I'm doing a 3 week (free) online course called Digital Footprint. I'm not taking it seriously. I'm not in a good place with the CFS right now. I also don't want a certificate or to build on this wee course to go on to greater things.
To be honest, I'm watching the style of the presenters as much as listening to the content. They could do with some media prep, these people. There's a bit too much surreptitious reading of the script in front of them. Have they not learned to memorise? Or got one of those machines that scrolls the text - like the news people have on TV? (They have one at the Catalan university in Barcelona, as I saw in the last course I did). The camera angles are not always good: one interview let viewers see right up the interviewee's nose. Not an edifying sight, believe me. And sometimes the camera is just too close - a wee bit of distance when filming anyone over the age of 30 is a good idea. There's also one very distracting hairdo and a pair of dangly bright pink earrings someone should have said were a non-no.
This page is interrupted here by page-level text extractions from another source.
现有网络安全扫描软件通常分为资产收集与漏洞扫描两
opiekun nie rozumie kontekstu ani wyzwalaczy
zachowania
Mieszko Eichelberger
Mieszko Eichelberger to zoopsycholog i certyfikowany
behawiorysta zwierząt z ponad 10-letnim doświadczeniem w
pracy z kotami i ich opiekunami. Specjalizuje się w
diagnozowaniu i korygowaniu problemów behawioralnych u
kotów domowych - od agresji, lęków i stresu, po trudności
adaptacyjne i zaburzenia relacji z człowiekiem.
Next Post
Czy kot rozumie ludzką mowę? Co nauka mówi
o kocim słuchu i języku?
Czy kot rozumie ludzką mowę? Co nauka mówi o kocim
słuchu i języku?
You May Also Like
I blagged my way through the assessment for week and I've just passed the end of week assessment for week 2 first time. There's a deadline (normally I don't do deadlines - see comment about CFS above) but you can do the assessment many times. The pass level is 60%. It's all multiple choice. You can't go on to the next week till you pass the assessment for the previous week.
Shamefully, I find myself playing the test game: I do all the questions I can and then go back: I read the question I don't know the answer to several times, read the question before and the one after in case they help (it's called 'reading round the question' in teacher-speak) and calculate the odds of each possible answer being right (is it sensible or logical or likely). Easy-peasy.
This is 'pretend' learning for me but it doesn't matter: I expect those who are using this course as a way 'in' to IT or university level learning will go for certification, in which case a lot more will be expected of them in the way of learning and assessment.
The most surprising thing I've learned so far about my digital footprint is that a teacher's book I wrote 15 years ago to accompany a TV series is still in print and for sale on Amazon.